ФРАГМЕНТ ТЕКСТА:
Статья Солженицына, обнародованная к 90-летию Февральской революции, подана настолько демонстративно, что в самом факте ее публикации соблазнительно усмотреть какой-то второй и третий план, какой-то едва ли не тайный умысел. Трактовки даются самые разнообразные. Кто-то усматривает в ней подсказку Путину, чуть ли не оправдание загодя пресловутого «третьего срока»: власть ни в каком случае не должна быть слабой. Возможен и прямо противоположный вывод: власть, оторванная от общества и переставшая с ним считаться, готовит себе гибель — тоже урок Февраля. Либералы, где им еще можно высказаться, протестуют против обычного солженицынского обвинения либеральной идеологии во всех грехах прошлых, настоящих и будущих. Спокойнее других звучат высказывания некоторых историков и политологов: статья Солженицына не имеет отношения к нынешним делам и никого на глубине не затронет.
Слов нет, Солженицын не то что имел право (кто сомневается?), а просто обязан был напечатать этот текст: если б не эта статья, никто бы и не вспомнил о круглой Февральской дате. В этом смысле она всячески уместна. Забвение отечественной истории приняло в нынешнем постсоветском массовом обществе непристойные масштабы. Понадобился англичанин Стоппард, чтобы напомнить русским о блистательном Герцене (да еще вопрос, усвоят ли со сценических подмостков). Но в этой, что и говорить, отчаянной культурной ситуации исподтишка подкрадывается нечистая мыслишка: а может, так и надо? Ибо сказано: счастливые часов не наблюдают. Или: у счастливых народов нет истории.

ИСХОДНЫЕ ЗАПИСИ:
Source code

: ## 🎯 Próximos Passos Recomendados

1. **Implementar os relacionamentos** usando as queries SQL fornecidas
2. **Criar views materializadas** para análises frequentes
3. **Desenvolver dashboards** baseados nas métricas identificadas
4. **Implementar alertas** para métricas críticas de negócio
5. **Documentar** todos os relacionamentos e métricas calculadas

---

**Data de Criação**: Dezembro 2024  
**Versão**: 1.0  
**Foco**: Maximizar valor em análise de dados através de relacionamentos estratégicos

ВЫПОЛНИТЕ ЗАДАНИЯ:
**a.** Если верить фрагменту текста, к какой годовщине была опубликована статья Солженицына?
**b.** Продолжите фрагмент текста о статье Солженицына к годовщине Февраля, начав сразу после его последнего предложения.

ОТВЕТЫ К ЗАДАНИЯМ:
**a.** К 90-летию Февральской революции.

**b.**
Я готов сказать самому себе: эй, парень, говори, да не заговаривайся! Это Россия-то счастливая? Конечно, дай ей бог, но и избави бог от такого утверждения. Однако — передышка сейчас есть, назови ее хоть застоем. А застой людям нравится, застой пипл хавает. Поэтому никакой тревоги статья Солженицына ни у кого не вызовет. У народа по определению. У власти тоже: ибо ситуация сейчас ни в коем случае не революционная. Статья Солженицына, некоторые ее темы — с дальним прицелом, но кто ж сейчас вдаль смотрит?
Мысли Солженицына о Феврале — в высшей степени несвоевременные, не «срочные». Это ни в коем случае не мешает усмотреть в них некое вечное значение — хотя бы потому, что, как известно, всякие, даже остановившиеся часы по крайней мере два раза в сутки показывают правильное время. Не настаивая на том, что у Солженицына испортившиеся часы, не будем забывать, когда и в какой ситуации был написан им ныне предложенный текст.
Это 1980-83 годы. Ни о каком втором русском Феврале тогда и думать было нельзя, поэтому никакого русского прогноза у Солженицына здесь не было. Текст написан, конечно, на русскую тему и, конечно, в думе о России, но очень слышимый в нем обертон — о Западе. Запад у Солженицына в этом тексте ступил на скользкий русский путь. На Западе видел тогда Солженицын все признаки упадка в смертельный кризис. И отсюда заключительная констатация: на этом пути стоит в двадцатом столетии весь мир.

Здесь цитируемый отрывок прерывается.